§ Exercise: In the reading passage, where does the narrator tell Bob he will meet the man?

§ Reading passage:
- - - - -

Finally, one day a guy that was a friend of Penn's, Bob, came up to me and said, "Wait a minute. Don't look now but-now look! See that guy standing over there by the third girder?" I looked and said, "Oh, man, are you kidding? That cat's been looking at me for weeks now. I'm terrified." Bob said, "Well, he approached me the other day, and he wants to make a meet with you." Bob said, "I don't know what he wants, man, but you gotta see him. You gotta make a meet with him and find out." I said, "Okay. Tell him I'll see him downstairs in the lower yard."
I go down to the handball court. The guy walks up to me. He says, "Art Pepper?" I say, "Yeah." He says, "Man, I hear you're a great musician." And right away I think, "Uh-oh, that's what the cat wants. He's intrigued with me." I say, "Yeah, why?" He says, "I been watching you." I say, "I know that, man. I could tell you were watching me. What's your story?" I was trying to act tough. I was scared to death. He says, "Well, I been watching you, man, and, uh, you, you got a lotta friends. A lot of friends. A lot of friends. I've been asking about you. Quietly. I noticed that a lot of people like you. You talk to Chicanos. You talk to suedes. You talk to everybody. Everybody seems to like you. You have a lot of friends. I'm not like that. I'm here for murder. You've probably heard that. I'm here for murder-a couple of times. And I've killed a couple people in jail since I been here. I don't think I'm ever going to get out. I don't like people. People don't like me." Then he says, "I'm lonesome." And I think, "Oh God, here it is. The cat's lonesome." I say, "Yeah, well, I'm lonesome, too. God! I'll say I'm lonesome, man! I'd give anything in the world if I wasn't here and I had my old lady or some chick that really dug me." He looked at me and he gave me the funniest look. He says, "Chick? That's a thing from another world." And I think, "That's it! That's what the guy wants! He wants me! What am I going to say to him? What am I going to do?"

- - - - -

(Images with keypoint coordinates)
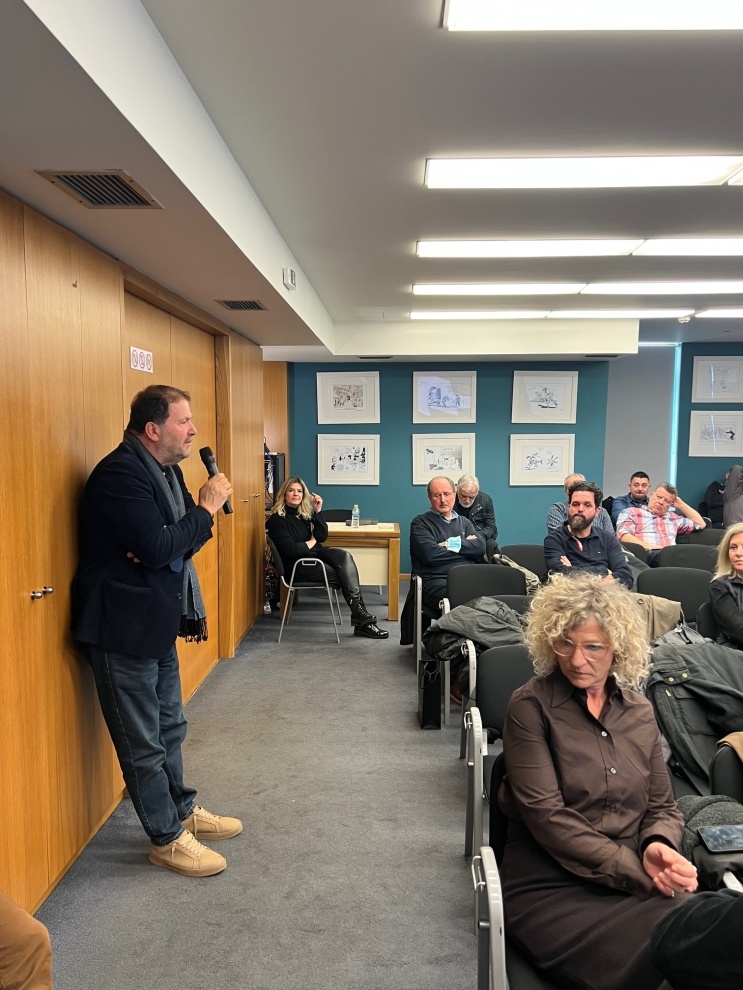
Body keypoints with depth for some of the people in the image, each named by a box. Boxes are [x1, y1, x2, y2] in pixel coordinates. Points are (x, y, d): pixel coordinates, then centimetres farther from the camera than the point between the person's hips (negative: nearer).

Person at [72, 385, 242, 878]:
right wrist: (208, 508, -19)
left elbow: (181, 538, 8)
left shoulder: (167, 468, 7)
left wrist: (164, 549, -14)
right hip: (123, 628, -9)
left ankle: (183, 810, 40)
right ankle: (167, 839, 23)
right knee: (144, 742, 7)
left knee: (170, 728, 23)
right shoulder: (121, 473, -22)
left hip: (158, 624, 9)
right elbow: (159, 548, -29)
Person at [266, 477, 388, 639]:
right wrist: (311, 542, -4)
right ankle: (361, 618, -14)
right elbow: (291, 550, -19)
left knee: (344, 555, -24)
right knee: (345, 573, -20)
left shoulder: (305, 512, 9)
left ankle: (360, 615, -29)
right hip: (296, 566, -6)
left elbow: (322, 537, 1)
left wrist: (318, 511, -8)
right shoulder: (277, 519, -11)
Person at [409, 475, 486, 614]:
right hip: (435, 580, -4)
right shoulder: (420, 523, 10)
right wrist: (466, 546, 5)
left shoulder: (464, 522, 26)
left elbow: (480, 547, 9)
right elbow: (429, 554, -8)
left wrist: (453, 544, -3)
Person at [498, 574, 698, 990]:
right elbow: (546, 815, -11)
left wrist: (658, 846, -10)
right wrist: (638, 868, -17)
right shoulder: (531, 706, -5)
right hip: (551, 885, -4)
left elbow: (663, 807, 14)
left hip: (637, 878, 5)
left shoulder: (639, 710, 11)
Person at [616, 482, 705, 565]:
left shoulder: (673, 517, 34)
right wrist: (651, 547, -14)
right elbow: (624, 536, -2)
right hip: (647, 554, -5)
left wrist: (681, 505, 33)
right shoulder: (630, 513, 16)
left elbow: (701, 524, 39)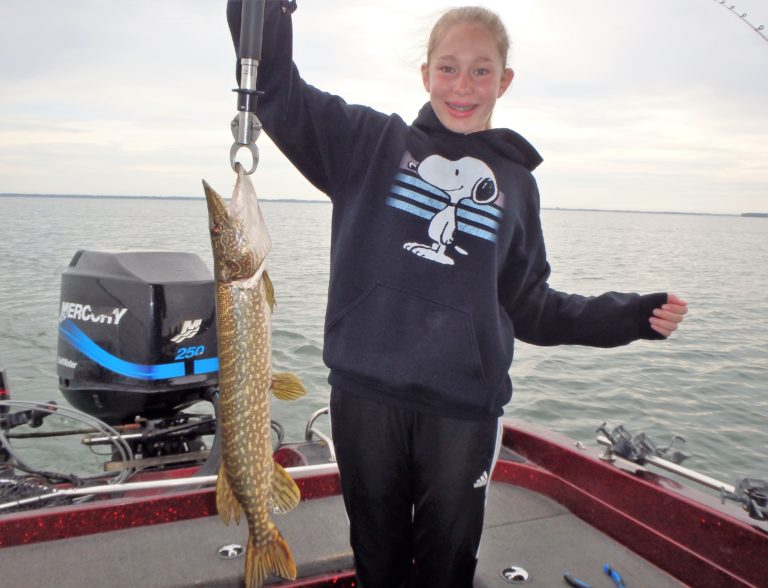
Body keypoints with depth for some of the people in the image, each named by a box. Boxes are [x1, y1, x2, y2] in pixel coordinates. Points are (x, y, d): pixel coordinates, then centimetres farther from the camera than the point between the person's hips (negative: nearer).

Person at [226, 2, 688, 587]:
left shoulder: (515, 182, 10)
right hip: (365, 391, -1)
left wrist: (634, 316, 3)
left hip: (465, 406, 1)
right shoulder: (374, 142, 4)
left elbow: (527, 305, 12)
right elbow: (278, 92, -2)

- - - - -

§ Answer to the problem: Downstairs in the lower yard.